Great Penny Stocks To Watch
In today’s market, there are always up and coming penny stocks to watch. Investors are intimidated by the high prices of stock on the NASDAQ and NYSE. Instead of investing huge amounts of money in blue chip stock, they are turning to their small business counterparts on the penny stock exchanges. These penny stocks are known for their rapid growth and ability to make a lot of money in a short period of time. However, this market is better known for being the highest risk investment you can make.
Investing in penny stocks makes us better stewards of our money by giving it to down to earth companies instead of corrupt corporations.
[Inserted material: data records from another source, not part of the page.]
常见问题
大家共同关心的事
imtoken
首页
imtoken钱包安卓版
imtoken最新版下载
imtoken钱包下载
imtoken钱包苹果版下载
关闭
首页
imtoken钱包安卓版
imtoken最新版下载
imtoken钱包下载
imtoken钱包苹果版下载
It also reduces the risk of investing by allowing us to distribute the investment across a higher number of companies. $1000 on the stock exchange will get you a small number of shares in just one company. The same $1000 on the penny stock market will purchase a large number of shares from multiple companies.
Even the people who have the money to buy blue chip stocks are turning away from them. It’s no wonder. In recent years the FEDs attempts to save the market have made it even more unstable and have driven stock prices down quickly. Add to that the constant news about another bank that got greedy and burned its customers or corrupt executives being sent to prison. When all is said and done, people just don’t trust the big businesses represented by the stock exchanges.
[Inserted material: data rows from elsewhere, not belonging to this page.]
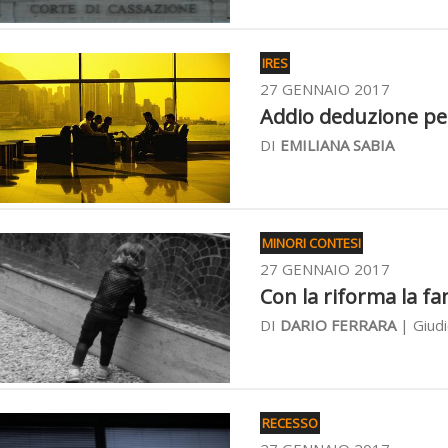
IRES
27 GENNAIO 2017
Addio deduzione per
DI
EMILIANA SABIA
MINORI CONTESI
27 GENNAIO 2017
Con la riforma la fam
DI
DARIO FERRARA
| Giud
RECESSO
On the other hand, the penny stock market is made up mostly of small businesses like the farm down the road or a family run oil company. They are good hard working people who make a living running the small businesses in this market. They general take their company public for one of three reasons: They need funding to expand their small business. They need a tax break and want to share their profits with employees or other people. Or they were scammed by a penny stock broker into a costly IPO and can’t back out without losing their company.
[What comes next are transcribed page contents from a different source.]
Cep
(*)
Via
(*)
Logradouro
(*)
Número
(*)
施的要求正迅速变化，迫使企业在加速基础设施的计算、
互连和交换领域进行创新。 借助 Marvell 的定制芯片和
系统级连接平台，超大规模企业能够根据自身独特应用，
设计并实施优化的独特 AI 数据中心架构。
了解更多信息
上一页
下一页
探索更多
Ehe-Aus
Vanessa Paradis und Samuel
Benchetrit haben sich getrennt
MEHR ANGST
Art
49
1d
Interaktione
This year alone he will double the farms income as a result that purchase. The additional income will most likely make the value of the stock double as well. That’s a 200% return on investment in 12 months. Because penny stock is issued by small companies, little changes can have a big impact on their value. A new tractor, a better process, or even hiring a new sales person can double, triple, or even quadruple their annual income and thereby the value of their shares.
More commonly, a penny stock investor will see marginal return for several years. Then at some point they will get bored and move on to faster paced stock on the exchange. Most of the success stories on the penny stock exchange are the result of unethical brokers who spread rumors about stocks to get them to grow. Then when the stock peaks, they dump all of their shares on the market. This makes them money but leaves the investors and business owners in the cold.
In general, there are several penny stocks to watch. Each of these is a great long term value. They provide a chance to make a quick return on the market. Beyond the return, they also offer investors a chance to help the small businesses that carry the US economy. They even make us feel better about our investments by rooting for the underdog. However, there is a great deal of fraud in this market, so you have to watch your investments closely. If a stock sounds too good to be true, its most likely a scam.